Former IMPACT Knockouts superstar Gail Kim was the latest guest on Busted Open Radio to discuss whether she’d ever return to WWE, and how she’s enjoyed working as a producer. Highlights from the interview can be found below.
Recalls matchups being sloppy and having to tell the talent such:
Listen, there was one match recently where all the girls came back and they were literally almost crying and upset, and that match, I had no choice but to tell them, ‘Hey guys, sloppy.’ It was just not good, and I really didn’t have a positive that one time and there are gonna be moments like that but then I give them the pep talk afterwards. ‘Listen, you’re gonna have to forget about it. Now move forward and we’re gonna have to do better from this and we can’t have performances like that and when we have fans back, you know, you’re not gonna have room for error’ and so, even though some people hate holding people’s feet to the fire and keep them accountable, that’s the only way they are going to be better and ultimately when we have these conversations, most of them, the people who do wanna get better say, ‘No, that’s what I wanna hear, that’s what I need to get better’ so, they respect it. They just have to be open-minded and know that we’re coming from a good place.
Whether she thinks she’d ever go back to WWE:
Well, there are times — it’s funny because someone — okay, someone recently put me in a position of like, ‘Would you go work for them again?’ As a trainer or whatever, and I’m like to be honest, I’d probably get into a physical fight. That’s what I always say, only because I’ve experienced that company twice now and I hope it’s changed and I’ve heard from some people here and there that it has changed, but ultimately, my personality does not fit within that corporation. It’s too controlled for me. There are people okay with that who are okay with playing their game or whatever it is. I enjoy being myself, enjoying my passion in life where I don’t have to play games and where I feel I don’t gotta, you know, get into it with my boss because I feel like — I remember thinking when I went back to WWE, when I left TNA that first time, I remember being so upset that I had to leave TNA. I cried, I balled my eyes out and then I pulled myself together and I said, ‘Okay, you know what? I’m a stronger woman now. I’m stronger and wiser and I’m gonna go into this situation very optimistic and hope for the best’ and I went in there and it was the same all over again. I just think after two times, I would have even less patience and I still feel like a stronger, more wiser woman. Now, I just don’t think I would take any bullsh*t, right? So, for me, I don’t think they would like me is what I’m saying because I’m not gonna be a robot and I will fight for the women. I’m not just gonna take the business of the match if it’s something that’s wrong or uncomfortable and where I can work with it and they wouldn’t be open to hearing my thoughts and that’s the understanding I have it’s like there but I don’t know if that’s true.
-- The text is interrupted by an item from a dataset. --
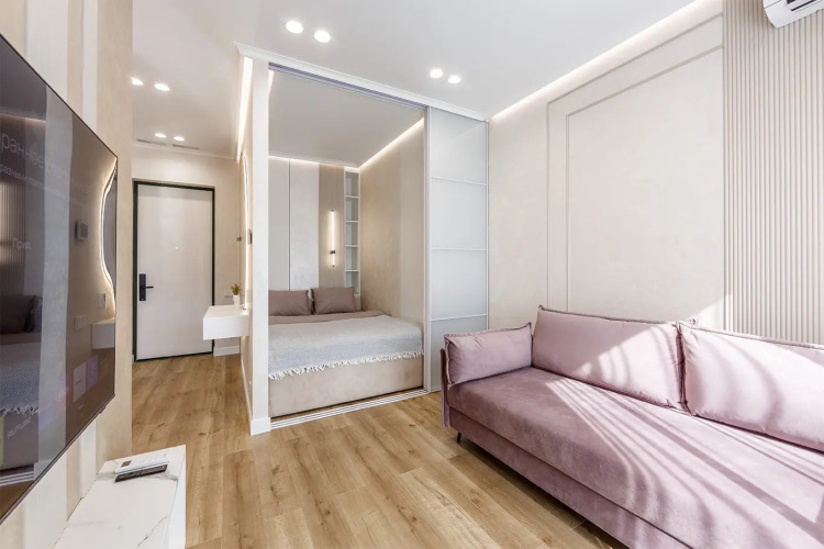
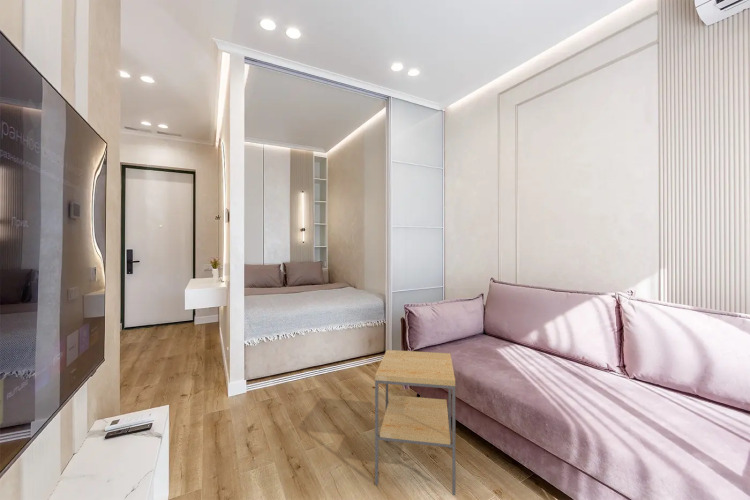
+ side table [374,349,456,496]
How she was an agent at times for men’s matches in IMPACT but mainly has her heart set in the knockouts division:
I feel like I’m very hands-on with the women. I have agented some of the guys’ matches here and there and of course I love producing and passing on knowledge in any way, male or female but my heart is with the women. I can’t lie about that. I’m very invested in that women’s division. It’s like my baby in a lot of ways and so when they knock it out of the park, my adrenaline’s just as high as theirs and I’m just so grateful that I get that feeling just watching them wrestle and accomplishing what we try to do together. It’s just a great feeling that I can get because I think if I wasn’t getting that feeling, I would probably be back in the ring because I’d miss it too much.